UMR CNRS-ENS-UPMC 8640 PASTEUR and LIA CNRS XiamENS, Ecole Normale Supérieure, 24 rue Lhomond, 75231 Paris Cedex 5, France.
ChemMedChem. 2010 Feb 1;5(2):296-301. doi: 10.1002/cmdc.200900464.
Zidovudine (azidothymidine, AZT) was the first drug approved for human immunodeficiency virus (HIV) treatment. Unfortunately, AZT is known to lead to severe side effects, many of which are generally thought to result from increased reactive oxygen species (ROS) production. In this work, the pro-oxidative properties of AZT and other thymidine analogues were investigated electrochemically at microelectrodes. Macrophages pre-incubated with AZT were found to release significant amounts of reactive species, including H(2)O(2), ONOO(-), NO(*) and NO(2) (-). Interestingly, the total amounts of released species were the greatest when cells were incubated with azido-containing analogues. The pro-oxidative effect of these compounds decreased significantly when the free azide terminal group was modified by reaction with a triosmium cluster. As expected, thymidine incubation did not lead to any increase in overall ROS levels. This work implicates the azido moiety in AZT-induced oxidative stress.
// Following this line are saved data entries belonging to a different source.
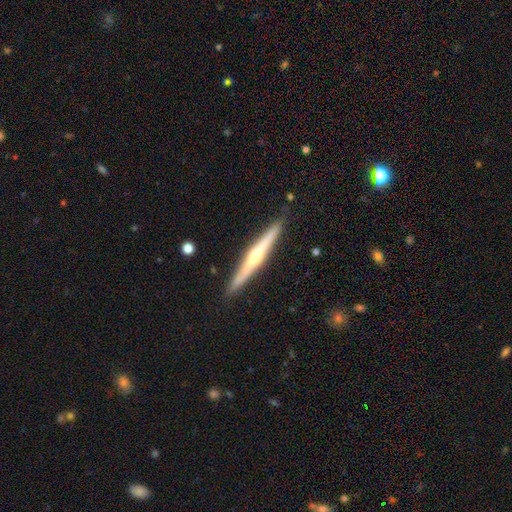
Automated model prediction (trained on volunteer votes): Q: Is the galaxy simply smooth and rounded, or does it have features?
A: featured or disk — 71%.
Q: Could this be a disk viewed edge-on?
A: yes — 98%.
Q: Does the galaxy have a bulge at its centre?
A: rounded — 85%.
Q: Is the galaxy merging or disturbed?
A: none — 90%.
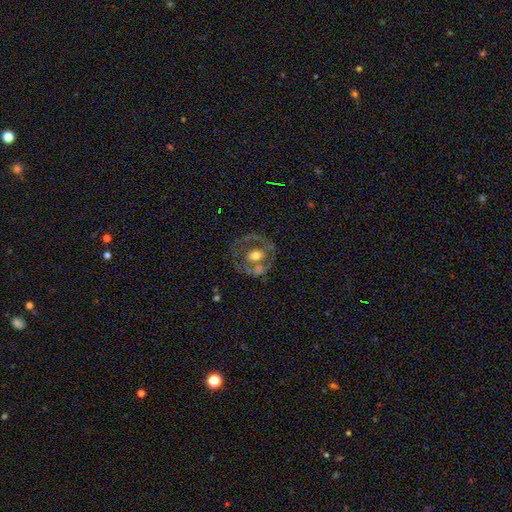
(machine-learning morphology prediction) Smooth or featured? featured or disk (62%)
Edge-on disk? no (95%)
Bar? no (72%)
Spiral arms? no (76%)
Bulge size? moderate (70%)
Merging? none (58%)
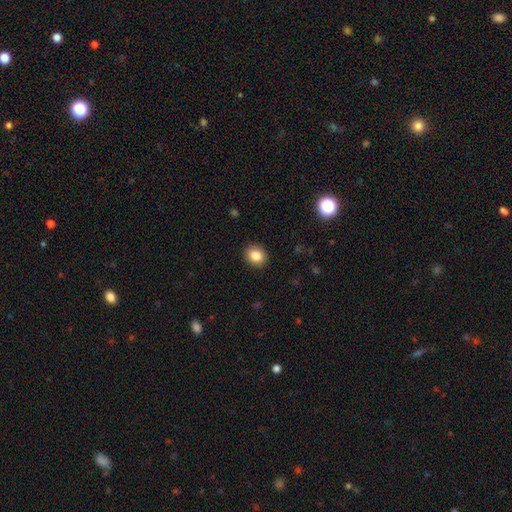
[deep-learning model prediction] Smooth or featured?
  - smooth: 84% *
  - star or artifact: 10%
  - featured or disk: 6%
How rounded?
  - round: 70% *
  - in between: 29%
  - cigar-shaped: 1%
Merging?
  - none: 90% *
  - minor disturbance: 7%
  - major disturbance: 2%
  - merger: 1%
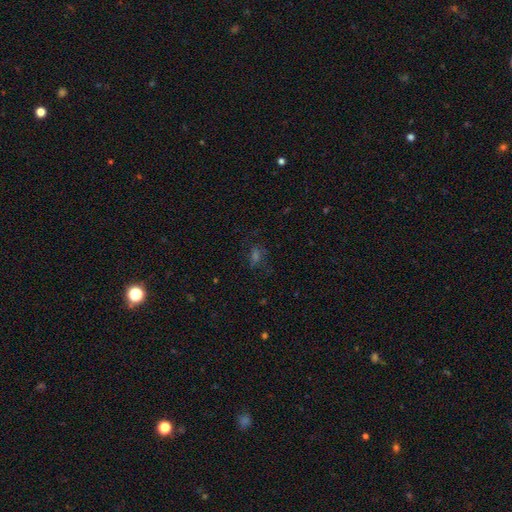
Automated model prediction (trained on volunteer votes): A star or artifact, not a galaxy (40%).

Vote fractions:
- Smooth or featured? star or artifact: 40% / smooth: 35% / featured or disk: 25%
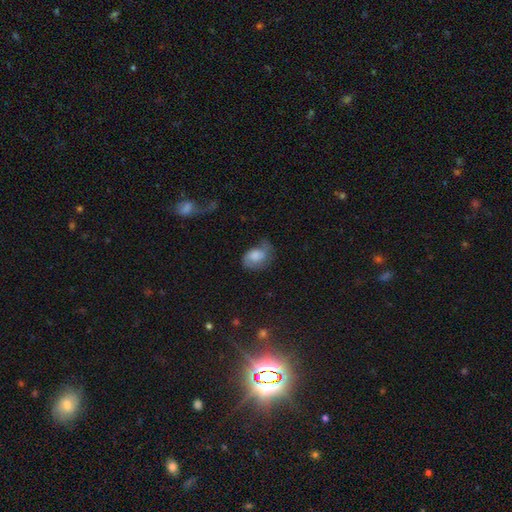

齐多夫定(叠氮胸苷,AZT)是第一种被批准用于治疗人类免疫缺陷病毒(HIV)的药物。不幸的是,AZT 已知会导致严重的副作用,其中许多通常被认为是由于活性氧(ROS)产生增加所致。在这项工作中,AZT 和其他胸苷类似物的促氧化性质在微电极上进行了电化学研究。发现用 AZT 预孵育的巨噬细胞会释放大量的反应性物质,包括 H(2)O(2)、ONOO(-)、NO(*)和 NO(2)(-)。有趣的是,当细胞与含叠氮的类似物孵育时,释放的物质总量最大。当游离叠氮末端基团与三锇簇反应修饰时,这些化合物的促氧化作用显著降低。正如预期的那样,胸苷孵育不会导致 ROS 水平的总体增加。这项工作表明 AZT 诱导的氧化应激与叠氮基团有关。